Once care has been initiated, then, appropriate program length becomes the question. It is not unusual for several months to pass before some positive response to treatment is noted. However, it may be as little as a handful of sessions, or as long as three years. Judging a positive response depends upon the treatment goals, which can range from “crisis intervention,” to “growing up.” Modern health insurance policies focus upon “crisis intervention,” helping someone to get “out of danger.” Under those circumstances, some minimal improvement maintained over two or three sessions is enough to indicate readiness to “step-down” or cease treatment for the time being. 

When families are paying out-of-pocket for a more thorough type of treatment, then a signal for a teen’s readiness for a lower level- of-care might be three or four months of good performance. Most programs specify their average “length-of-stay,” stating for example, that they are a one-year or two-year program. 

When substantial time passes without some improvement it may indicate a higher level-of-care is needed. In that instance treatment is “stepped-up,” usually to the next higher level. If there was worsening in the original behavior it would indicate a need to jump more levels to provide a more appropriate level-of- care. 

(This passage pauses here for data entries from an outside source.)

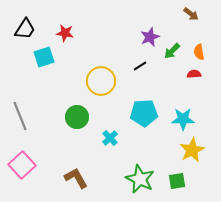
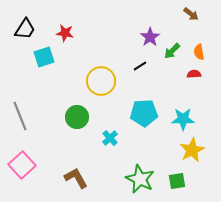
purple star: rotated 12 degrees counterclockwise
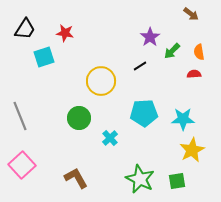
green circle: moved 2 px right, 1 px down
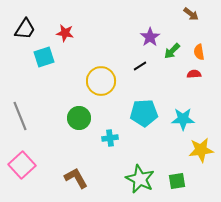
cyan cross: rotated 35 degrees clockwise
yellow star: moved 9 px right; rotated 20 degrees clockwise
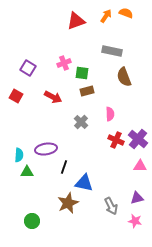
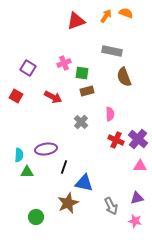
green circle: moved 4 px right, 4 px up
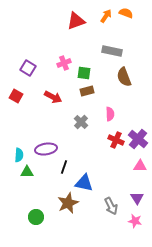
green square: moved 2 px right
purple triangle: rotated 48 degrees counterclockwise
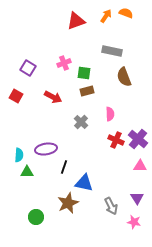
pink star: moved 1 px left, 1 px down
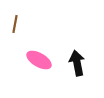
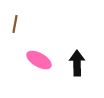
black arrow: rotated 10 degrees clockwise
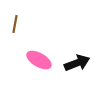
black arrow: rotated 70 degrees clockwise
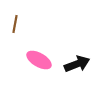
black arrow: moved 1 px down
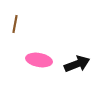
pink ellipse: rotated 20 degrees counterclockwise
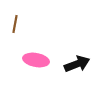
pink ellipse: moved 3 px left
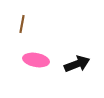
brown line: moved 7 px right
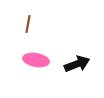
brown line: moved 6 px right
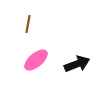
pink ellipse: rotated 50 degrees counterclockwise
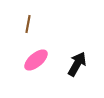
black arrow: rotated 40 degrees counterclockwise
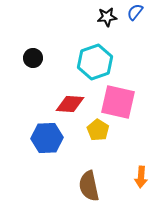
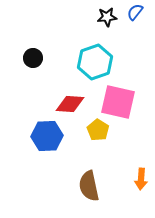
blue hexagon: moved 2 px up
orange arrow: moved 2 px down
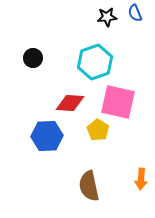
blue semicircle: moved 1 px down; rotated 60 degrees counterclockwise
red diamond: moved 1 px up
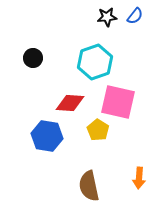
blue semicircle: moved 3 px down; rotated 120 degrees counterclockwise
blue hexagon: rotated 12 degrees clockwise
orange arrow: moved 2 px left, 1 px up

Eventually the question becomes “How do we know when we’re finished?” One need not be the perfect human being in order to leave treatment. A teen’s care can be periodically stepped-down until they are using self-help exclusively; after all, that is the usual human condition. 

In summary, these points should be emphasized: 

1) Professionals in the business of matching a child and their family’s needs to the available programs tend to be social workers, educational consultants, case managers, and probation officers, more than some other disciplines.

2) Parents who take an active role in their child’s placement pay in the form of money, time, and emotional turmoil. 

3) Parents who choose a passive role, or have no opportunity play an active role, may pay the price of dissatisfaction with the placement. 

4) Family financial resources (including insurance coverage) are always part of the “fit.”

5) The placement’s proximity to home might be either “near” or “far,” depending upon individual circumstances, geography being only one factor. 

6) Placement is based on a combination of needs, including acuity, intensity, and duration. 

7) Planning the “fit” involves considering the level-of-care needed, program options within that level, and the child’s individual needs. 

8) Subsequent placements at higher or lower levels of care depends on the presence or absence of progress toward treatment goals.

Parents reading this column may find themselves thinking, “Okay, I understand. But what can I do and where do I start?” Those are topics for future columns in this series.